Mr Ngelale further explained that one of the decisions of the president is to ensure that no single entity dominates the supply of the petroleum products to create even distribution of fuel across the the country, adding that such healthy competition will help the government to clean the inefficiencies both in the downstream and midstream sectors .
He also drew comparisons between Nigeria and other West African countries stating that the country is the only nation enjoying the cheapest cost of Petrol.
He noted that other countries in the continent are buying fuel at a much higher price, stating that the deregulation has made the country reduce its consumption rate.
“We repeat, the president affirms that there will be no increase in the pump price of premium motor spirit. We also wish to affirm that the president is determined to maintain competitive tension within all sub-sectors of the petroleum industry.
“He is determined to ensure that our policy drawn up as well as policy implemented follows the cue that there will be no single entity dominating the market. The market has been deregulated; it has been liberalized and we are moving forward in that direction without looking back.
“I wish at this juncture to also provide a set of graphics which the president has authorized me to share with Nigerians that otherwise would be confidential. These are graphics supplied to Mr. president by NNPCL.
“In the graphic, what you will find is the present cost of refined premium motor spirit at the pump in each of the West African nations that are our neighbours and I’ll just name some for example, even as I know, you will be showing your audiences the graphics, which the president has graciously approved for public release today.
“In Senegal, the pump price today is N1,273 equivalent per litre; Guinea N1,075 per litre; Côte d’ Ivore N1,048 per litre equivalent; Mali N1,113 per litre; Central African Republic N1,414 per litre, while Nigeria is currently averaging between N568 and N630 per litre.
“We are currently the cheapest, most affordable purchasing state in the West African sub-region by some distance. There is no country that is below N700 per litre.
“So, this is the backdrop we have seen, that at the inception of our deregulation policy as of June 1 as Mr. President took office, we have seen PMS consumption in the country drop immediately from 67 million litres per day, down to 46 million litres. The impact is evident.

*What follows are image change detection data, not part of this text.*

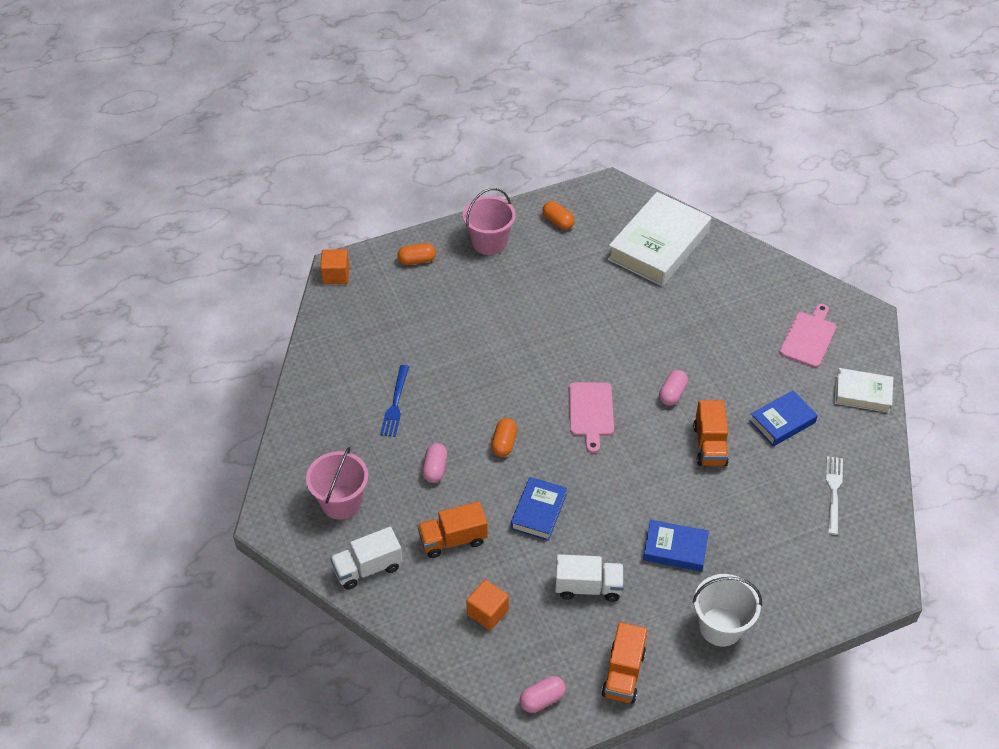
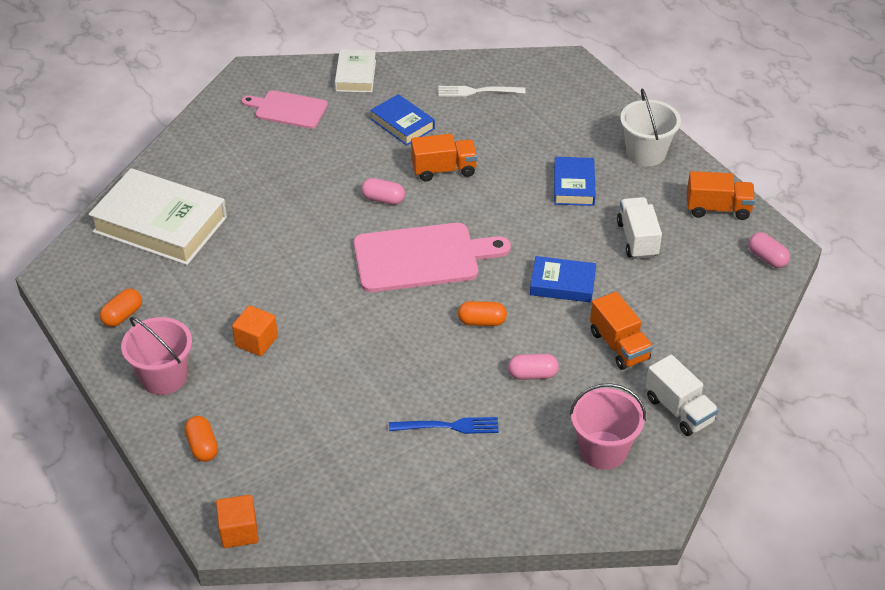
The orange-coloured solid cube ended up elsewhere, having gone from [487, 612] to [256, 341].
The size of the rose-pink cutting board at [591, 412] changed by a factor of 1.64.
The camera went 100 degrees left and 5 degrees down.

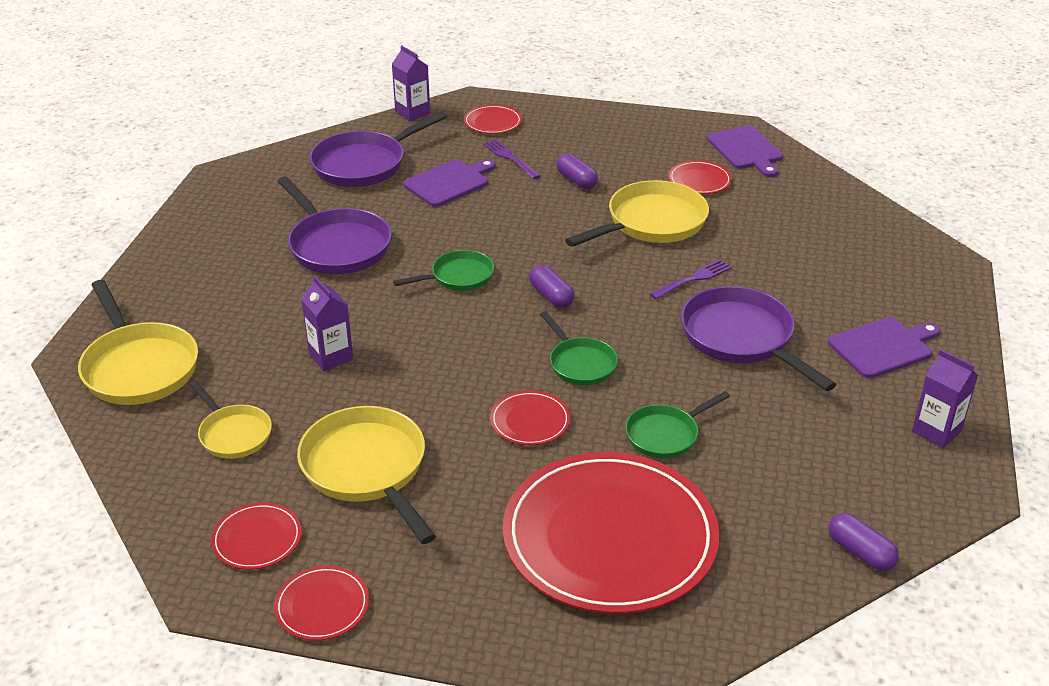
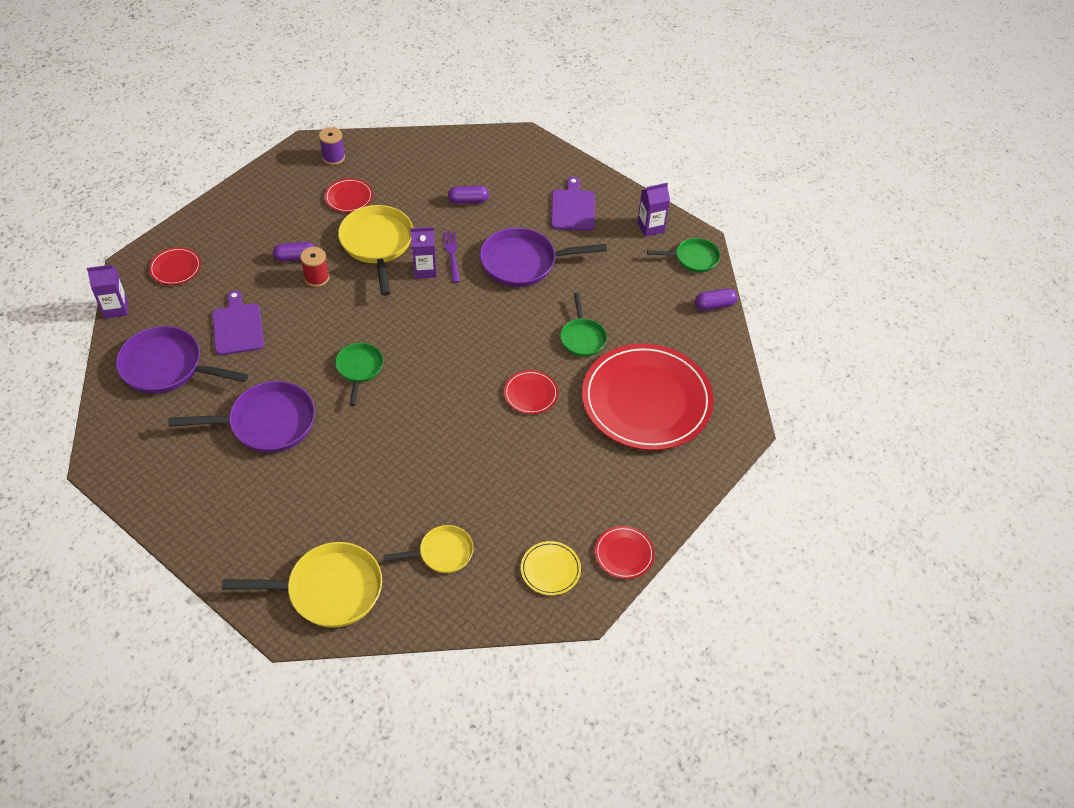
The purple skillet at [364, 164] ended up facing another way, 120 degrees clockwise from before.
The second view gained the scarlet reel of thread at [317, 278].
Where the purple cutting board stood at [746, 150], the purple reel of thread came to stand at [333, 157].
The purple juice carton ended up elsewhere, having gone from [331, 356] to [425, 270].
The purple pill shape ended up elsewhere, having gone from [551, 296] to [468, 201].
What was the scarlet flat dish at [257, 539] turned into the yellow flat dish at [550, 569].
The green skillet ended up elsewhere, having gone from [580, 363] to [693, 258].
The second view lost the yellow skillet at [367, 469].
The second view lost the purple dinner fork at [510, 158].
The camera went 65 degrees left and 15 degrees up.

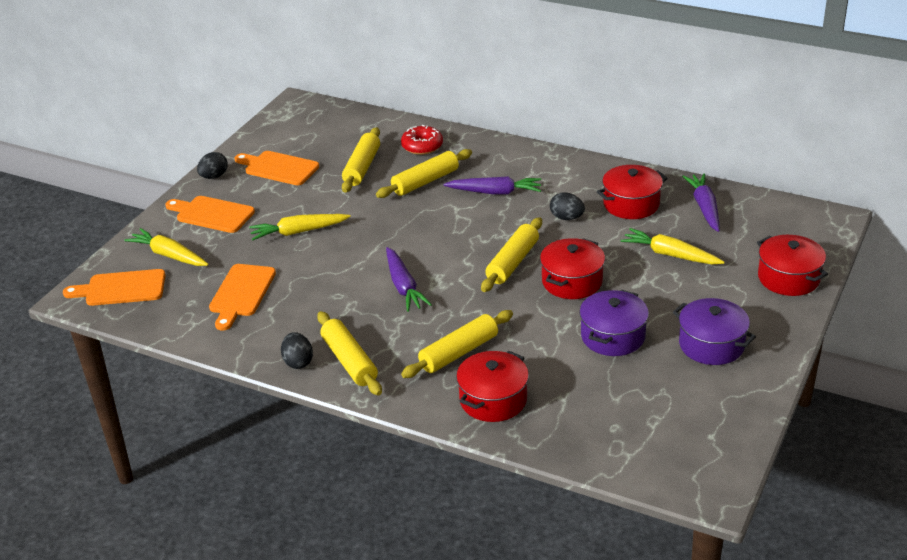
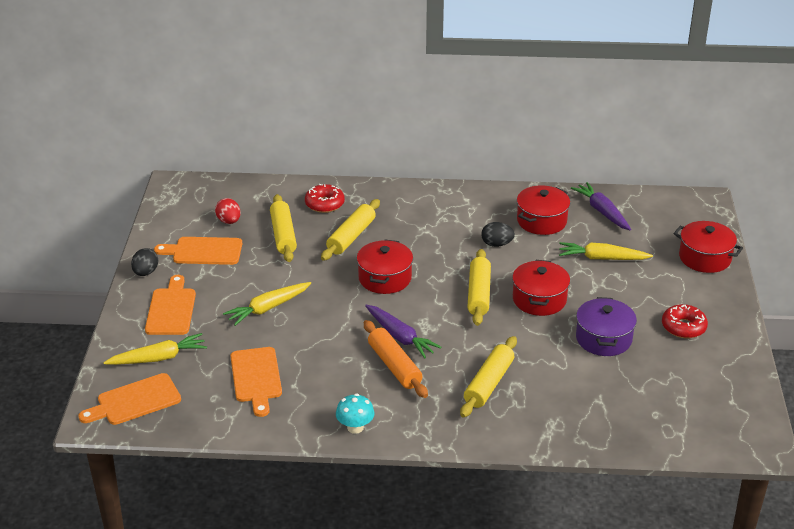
The yellow carrot at [169, 255] ended up facing another way, 150 degrees clockwise from before.
The orange-coloured cutting board at [212, 214] ended up facing another way, 90 degrees clockwise from before.
The second view gained the scarlet toy egg at [229, 221].
Where the jet-black toy egg stood at [298, 362], the teal fungus came to stand at [355, 427].
The scarlet cooking pot ended up elsewhere, having gone from [493, 400] to [385, 278].
The second view gained the orange-coloured dough roller at [394, 366].
Where the purple cooking pot stood at [711, 345], the scarlet donut came to stand at [683, 327].
The second view lost the yellow dough roller at [349, 361].
The second view lost the purple carrot at [495, 192].
The camera went 25 degrees left and 0 degrees up.

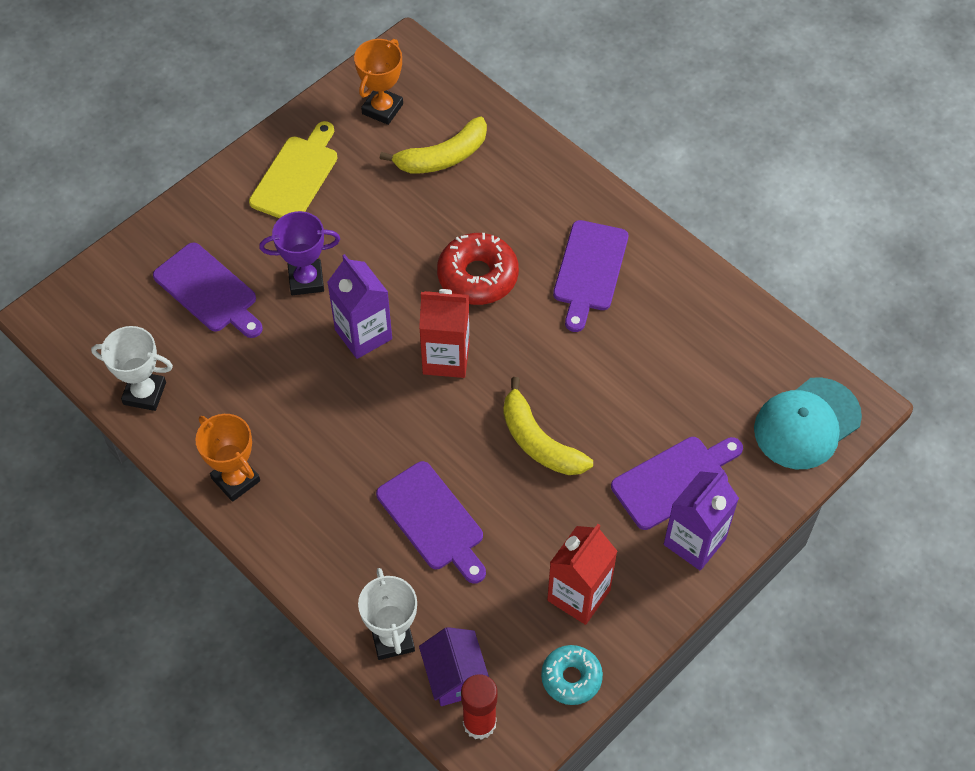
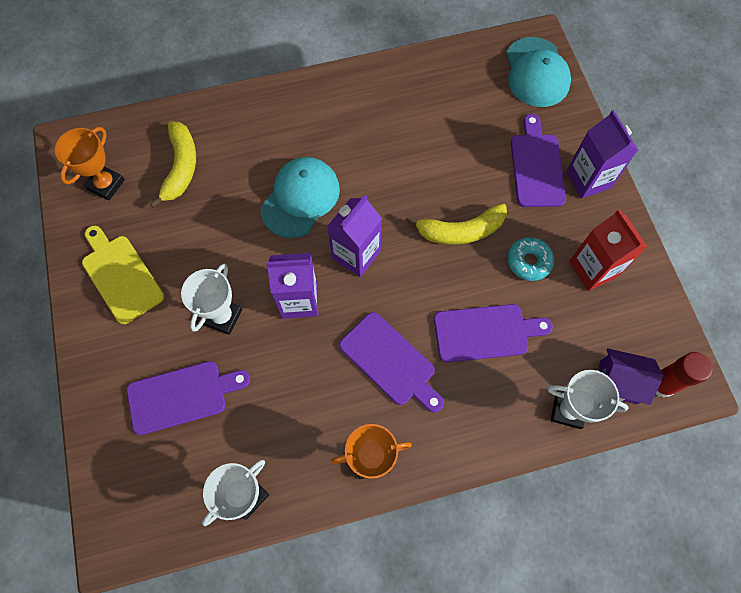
The orange-coloured award cup at [382, 109] ended up facing another way, 60 degrees clockwise from before.
What was the purple award cup at [306, 280] turned into the white award cup at [223, 317].
Where the scarlet donut stood at [477, 276], the teal cap came to stand at [300, 198].
What was the scarlet juice carton at [446, 358] turned into the purple juice carton at [356, 255].
The purple cutting board ended up elsewhere, having gone from [589, 270] to [390, 362].
The teal donut ended up elsewhere, having gone from [571, 678] to [529, 262].
The camera went 60 degrees left and 10 degrees up.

“What it also means though, is that we are not at the end of the tunnel. There is still a bit of darkness to travel through to get towards light. And we are pleading with Nigerians to please be patient with us.
“As we promised from the beginning, we will be open with Nigerians, we will be transparent with them. And we are ready to show you exactly what it is that our nation is facing with respect to the illiquidity in the market in terms of foreign exchange, as a result of what is now known to have been a gross mismanagement of the Central Bank of Nigeria, CBN, over the course of several years preceding this time”, Mr Ajuri Ngelale concluded.
Many Nigerians had hoped that President would take a similar route with Kenyan government which had also recently removed its fuel subsidy but has reintroduced it upon violent protests by the citizens.
However, with the current development, the Nigerian government is still maintaining its stance on the subsidy removal policy, which has been having a ripple effect on the citizens.